In Vitro Antibacterial Activity of Cysteine Protease Inhibitor from Kiwifruit (Actinidia deliciosa).

The need for replacing traditional pesticides with alternative agents for the management of agricultural pathogens is rising worldwide. In this study, a cysteine proteinase inhibitor (CPI), 11 kDa in size, was purified from green kiwifruit to homogeneity. We examined the growth inhibition of three plant pathogenic Gram-negative bacterial strains by kiwi CPI and attempted to elucidate the potential mechanism of the growth inhibition. CPI influenced the growth of phytopathogenic bacteria Agrobacterium tumefaciens (76.2 % growth inhibition using 15 µM CPI), Burkholderia cepacia (75.6 % growth inhibition) and, to a lesser extent, Erwinia carotovora (44.4 % growth inhibition) by inhibiting proteinases that are excreted by these bacteria. Identification and characterization of natural plant defense molecules is the first step toward creation of improved methods for pest control based on naturally occurring molecules.

Evaluation of IgE reactivity of active and thermally inactivated actinidin, a biomarker of kiwifruit allergy.

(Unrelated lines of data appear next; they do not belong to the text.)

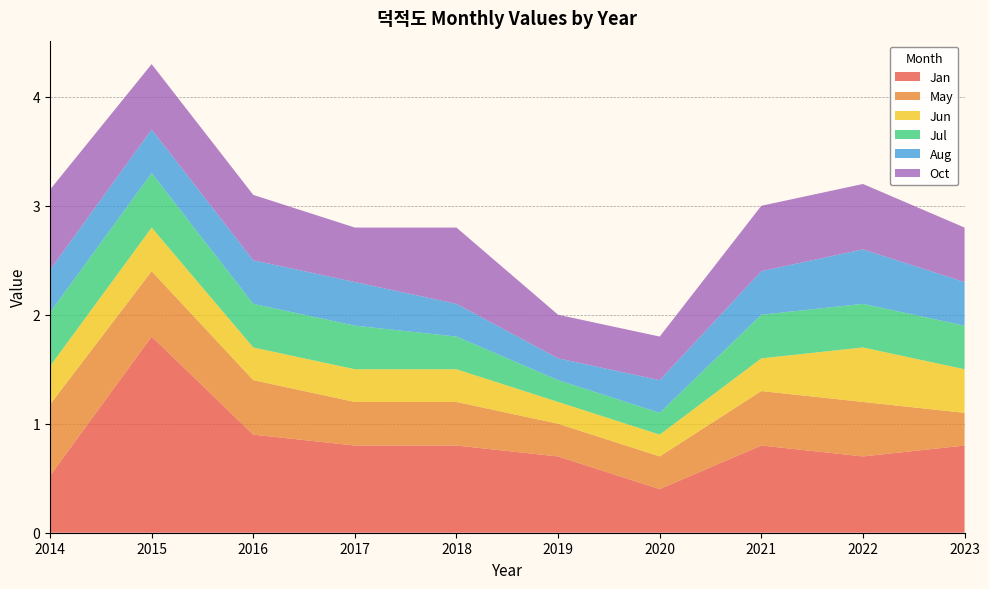

Reading left to right, list all the values displayed in this chart.

Jan: 0.5	1.8	0.9	0.8	0.8	0.7	0.4	0.8	0.7	0.8
May: 0.7	0.6	0.5	0.4	0.4	0.3	0.3	0.5	0.5	0.3
Jun: 0.4	0.4	0.3	0.3	0.3	0.2	0.2	0.3	0.5	0.4
Jul: 0.5	0.5	0.4	0.4	0.3	0.2	0.2	0.4	0.4	0.4
Aug: 0.4	0.4	0.4	0.4	0.3	0.2	0.3	0.4	0.5	0.4
Oct: 0.7	0.6	0.6	0.5	0.7	0.4	0.4	0.6	0.6	0.5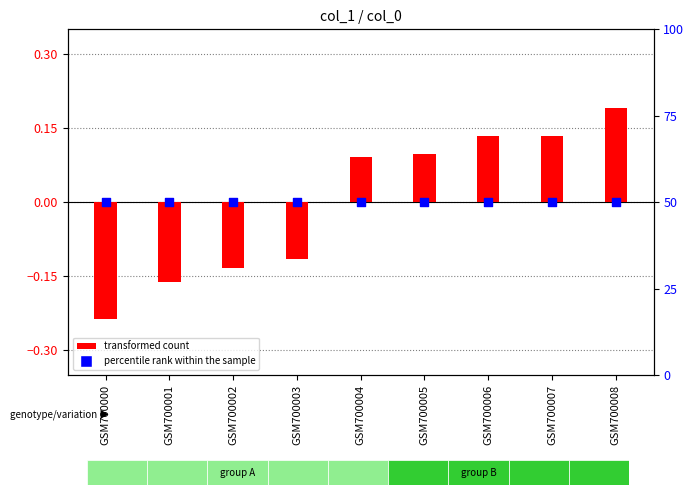

At which category is the sum across all series the highest?

GSM700008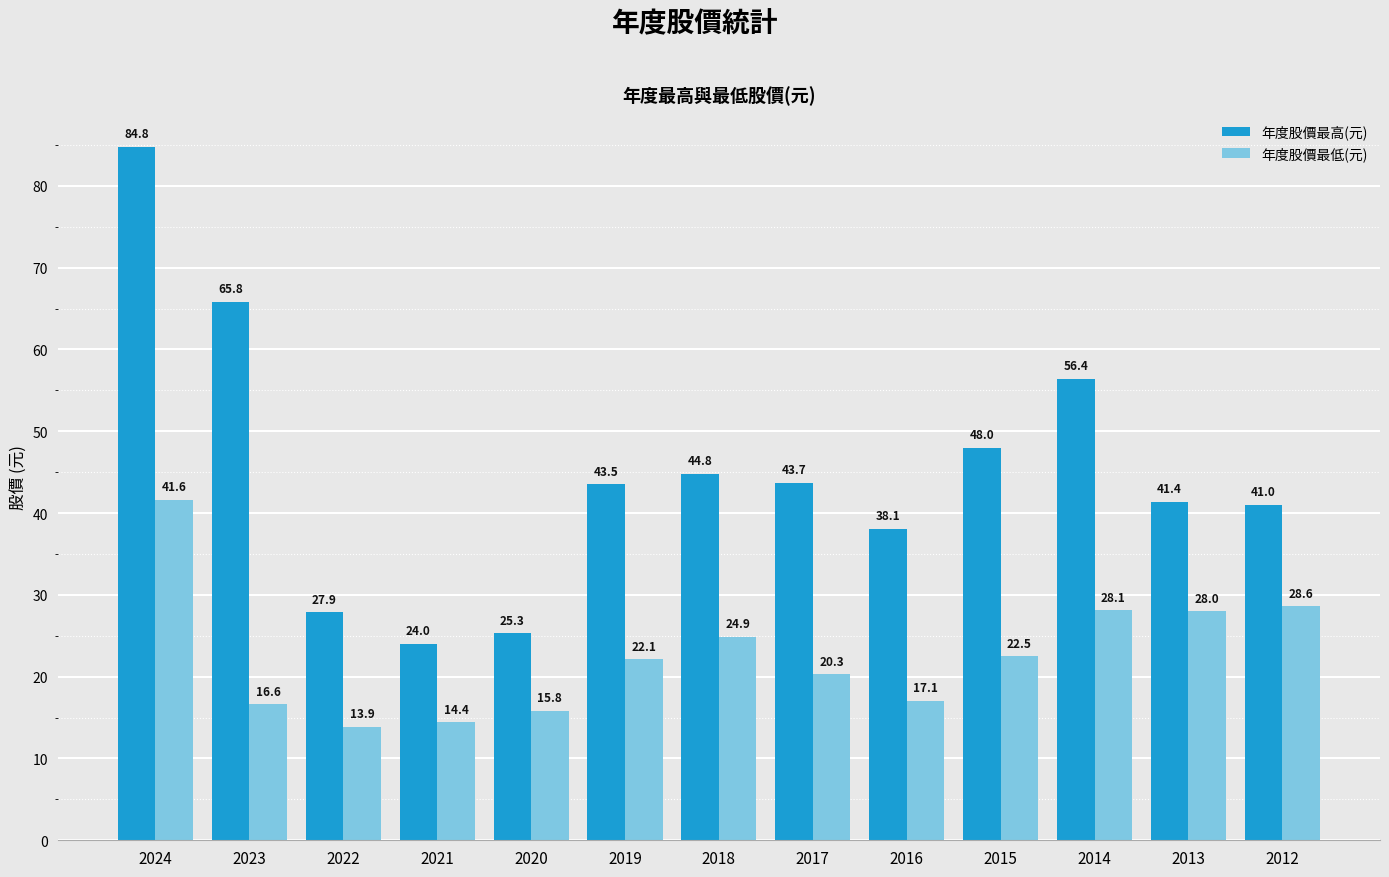

Count the number of categories in the chart.

13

Actinidin, an abundant cysteine protease from kiwifruit, is a specific biomarker of isolated allergy to kiwifruit. This study evaluates the IgE-binding properties of biologically active and thermally inactivated actinidin. Employing two different activity assays (caseinolytic assay and zymogram with gelatin) we showed that actinidin obtained from kiwifruit extract under native conditions represents a mixture of inactive and active enzyme. The structural integrity of actinidin was confirmed by SDS-PAGE, Edman degradation, mass fingerprint and Western blot with polyclonal antibodies. Although it was capable of inducing positive skin prick test reactions, we failed to detect IgE reactivity of active actinidin in Western blot with patient sera. Thermally inactivated actinidin exhibited IgE reactivity both in vivo and in vitro, indicating that heat processed kiwifruit products may induce clinical reactivity. These findings imply that apart from the allergenic epitopes on its surface, actinidin also contains hidden epitopes inside the protein which become accessible to IgE upon thermal treatment.

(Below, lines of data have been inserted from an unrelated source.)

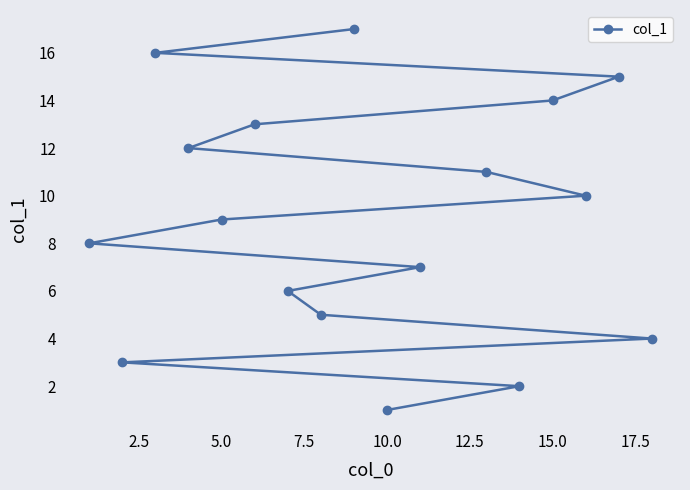

Which label corresponds to the smallest value in the chart?

10.0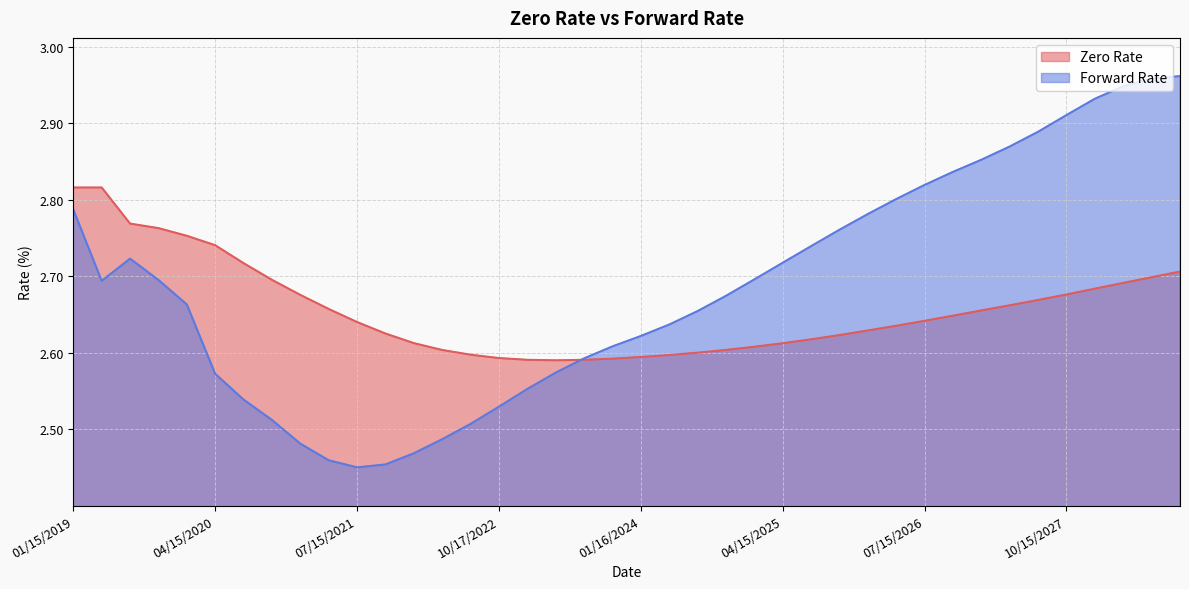

Read the Forward Rate value at 04/15/2025.

2.7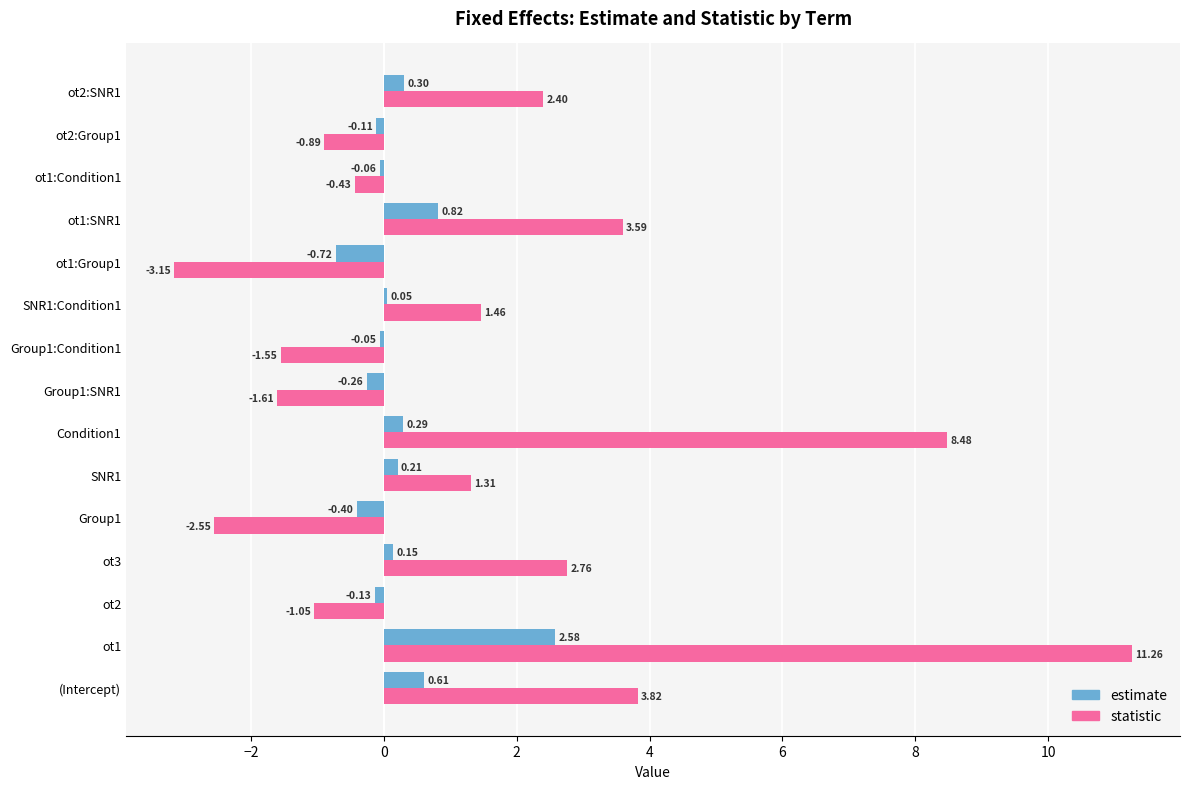

What are all the series names shown in the legend?

estimate, statistic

Actinidin, a protease from kiwifruit, induces changes in morphology and adhesion of T84 intestinal epithelial cells.

Actinidin belongs to the papain-like family of cysteine proteases and is a major kiwifruit allergen. In this study, the effect of actinidin on cellular morphology and adhesion of T84 intestinal cells was investigated. Both rounding and detachment of T84 cells were observed upon actinidin treatment. The morphological changes and cell desquamation was protease-dependent, as well as time- and concentration-dependent. Changes of intercellular adhesion and adhesion of epithelial cells to collagen upon actinidin treatment could be responsible for the cell rounding and give rise to discontinuous breaches in the epithelial monolayer observed in this study. Actinidin's action on cell morphology, adhesion and monolayer integrity were not due to compromised viability of T84 epithelial cells, as confirmed by MTT assay and flow cytometric analysis of the cell cycle. Damage to the epithelial monolayer of the intestine induced by actinidin should be further evaluated as an important factor in the development of kiwifruit allergy and other intestinal disorders.